LAUSR

Diabetes is a chronic disease, which is the seventh leading cause of death worldwide. The increased risk to the health of diabetic patients, with comorbidities in harsh situations like COVID-19 pandemics, necessitates real-time monitoring of blood glucose. Monitoring of blood glucose is invasive, hence, sweat glucose monitoring can be an alternative approach to address the invasive issue in blood glucose monitoring. This work reports a facile, low-cost, high-performance nonenzymatic copper (Cu) native oxide (CuNOx)-based electrochemical sensor for sweat glucose sensing. We utilized a very thin Cu native oxide of ~10 nm on Cu thin film for the sensing because of the excellent catalytic oxidation behavior of cuprous oxide (Cu2O) to glucose. The anodic sweep of cyclic voltammetry of glucose showed that the hydroxyl ions from sodium hydroxide convert the electrode surface into different oxides [Cu(I), Cu(II) Cu(III)], which electro-oxidize glucose to gluconolactone, then eventually to gluconic acid resulting in oxidation current.

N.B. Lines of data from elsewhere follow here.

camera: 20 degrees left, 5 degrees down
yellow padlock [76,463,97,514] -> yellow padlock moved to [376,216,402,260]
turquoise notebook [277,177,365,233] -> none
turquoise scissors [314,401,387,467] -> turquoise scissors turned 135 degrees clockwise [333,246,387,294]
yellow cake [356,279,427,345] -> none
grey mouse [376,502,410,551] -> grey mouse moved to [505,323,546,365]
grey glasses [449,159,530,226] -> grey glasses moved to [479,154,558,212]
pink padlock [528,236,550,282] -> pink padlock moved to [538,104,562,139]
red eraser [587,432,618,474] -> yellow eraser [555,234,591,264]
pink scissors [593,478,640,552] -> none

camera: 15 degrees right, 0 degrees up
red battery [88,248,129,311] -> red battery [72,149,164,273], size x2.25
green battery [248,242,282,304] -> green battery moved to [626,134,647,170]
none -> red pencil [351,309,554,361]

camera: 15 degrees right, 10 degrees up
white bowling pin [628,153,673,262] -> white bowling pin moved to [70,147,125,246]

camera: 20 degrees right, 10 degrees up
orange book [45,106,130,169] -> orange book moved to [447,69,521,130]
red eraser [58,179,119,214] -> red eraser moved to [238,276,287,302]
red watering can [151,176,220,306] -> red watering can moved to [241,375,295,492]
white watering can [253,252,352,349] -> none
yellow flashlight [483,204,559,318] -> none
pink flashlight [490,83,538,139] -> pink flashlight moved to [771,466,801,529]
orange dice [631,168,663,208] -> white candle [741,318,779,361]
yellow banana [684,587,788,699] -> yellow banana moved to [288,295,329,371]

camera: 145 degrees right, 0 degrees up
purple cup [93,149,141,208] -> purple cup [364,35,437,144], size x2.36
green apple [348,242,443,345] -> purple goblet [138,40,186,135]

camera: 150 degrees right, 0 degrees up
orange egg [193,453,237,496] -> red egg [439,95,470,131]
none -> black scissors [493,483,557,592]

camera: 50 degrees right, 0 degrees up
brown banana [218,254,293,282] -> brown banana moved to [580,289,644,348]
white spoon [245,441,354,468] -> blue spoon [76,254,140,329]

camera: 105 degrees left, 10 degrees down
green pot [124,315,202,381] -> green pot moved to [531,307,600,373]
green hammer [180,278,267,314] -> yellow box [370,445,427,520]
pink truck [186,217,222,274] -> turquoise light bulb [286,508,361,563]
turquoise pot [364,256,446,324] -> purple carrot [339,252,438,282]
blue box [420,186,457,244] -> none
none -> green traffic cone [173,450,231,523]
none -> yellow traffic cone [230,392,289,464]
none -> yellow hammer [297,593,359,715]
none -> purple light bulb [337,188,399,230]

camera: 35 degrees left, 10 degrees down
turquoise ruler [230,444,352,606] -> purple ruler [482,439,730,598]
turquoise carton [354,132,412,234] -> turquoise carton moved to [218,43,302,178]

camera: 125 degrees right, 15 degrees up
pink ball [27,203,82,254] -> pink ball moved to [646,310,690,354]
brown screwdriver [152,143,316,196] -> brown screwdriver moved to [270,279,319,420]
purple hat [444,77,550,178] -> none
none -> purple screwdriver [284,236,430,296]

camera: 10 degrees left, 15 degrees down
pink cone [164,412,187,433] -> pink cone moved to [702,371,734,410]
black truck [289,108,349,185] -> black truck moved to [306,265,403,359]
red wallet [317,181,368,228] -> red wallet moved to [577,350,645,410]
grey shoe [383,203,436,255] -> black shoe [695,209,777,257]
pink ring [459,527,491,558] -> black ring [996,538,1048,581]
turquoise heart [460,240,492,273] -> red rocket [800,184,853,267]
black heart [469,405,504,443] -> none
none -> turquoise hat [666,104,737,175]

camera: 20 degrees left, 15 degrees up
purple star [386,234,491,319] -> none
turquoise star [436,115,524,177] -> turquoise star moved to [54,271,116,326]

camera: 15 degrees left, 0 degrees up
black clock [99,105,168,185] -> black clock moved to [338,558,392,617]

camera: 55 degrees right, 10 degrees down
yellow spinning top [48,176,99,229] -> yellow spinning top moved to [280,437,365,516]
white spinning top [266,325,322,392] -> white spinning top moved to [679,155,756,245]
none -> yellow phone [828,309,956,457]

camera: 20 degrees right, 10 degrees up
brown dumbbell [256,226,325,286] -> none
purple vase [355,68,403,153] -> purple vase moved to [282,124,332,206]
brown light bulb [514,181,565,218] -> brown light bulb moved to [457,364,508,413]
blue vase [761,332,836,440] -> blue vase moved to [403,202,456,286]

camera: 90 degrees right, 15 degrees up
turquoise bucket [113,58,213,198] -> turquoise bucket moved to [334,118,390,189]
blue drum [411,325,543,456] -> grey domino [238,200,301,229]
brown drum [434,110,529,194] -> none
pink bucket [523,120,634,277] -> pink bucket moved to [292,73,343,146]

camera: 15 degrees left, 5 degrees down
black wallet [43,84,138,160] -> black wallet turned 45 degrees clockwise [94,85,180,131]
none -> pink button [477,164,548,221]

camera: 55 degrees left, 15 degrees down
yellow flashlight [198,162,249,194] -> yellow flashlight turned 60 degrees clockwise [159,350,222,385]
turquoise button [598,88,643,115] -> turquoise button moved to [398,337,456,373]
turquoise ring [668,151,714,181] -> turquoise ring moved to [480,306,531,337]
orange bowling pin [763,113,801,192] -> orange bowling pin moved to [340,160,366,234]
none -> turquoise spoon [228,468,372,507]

The CuNOx sensors exhibited a sensitivity of 603.42 μA mM−1 cm−2, a linear range beyond the desired limit of 7.00 mM with excellent linearity, and a low limit of detection of 94.21 μM. Excellent repeatability and stability (stable >1 year) with relative standard deviation (RSD) of 2.67%, and 2.70%, respectively were achieved for 1 mM glucose. The selectivity with common interferants of glucose in human sweat and blood showed an RSD of 3.56%. We believe the electrocatalytic efficacy of the CuNOx sensors for glucose sensing can open a new prospect in the fabrication of wearable sweat glucose sensors.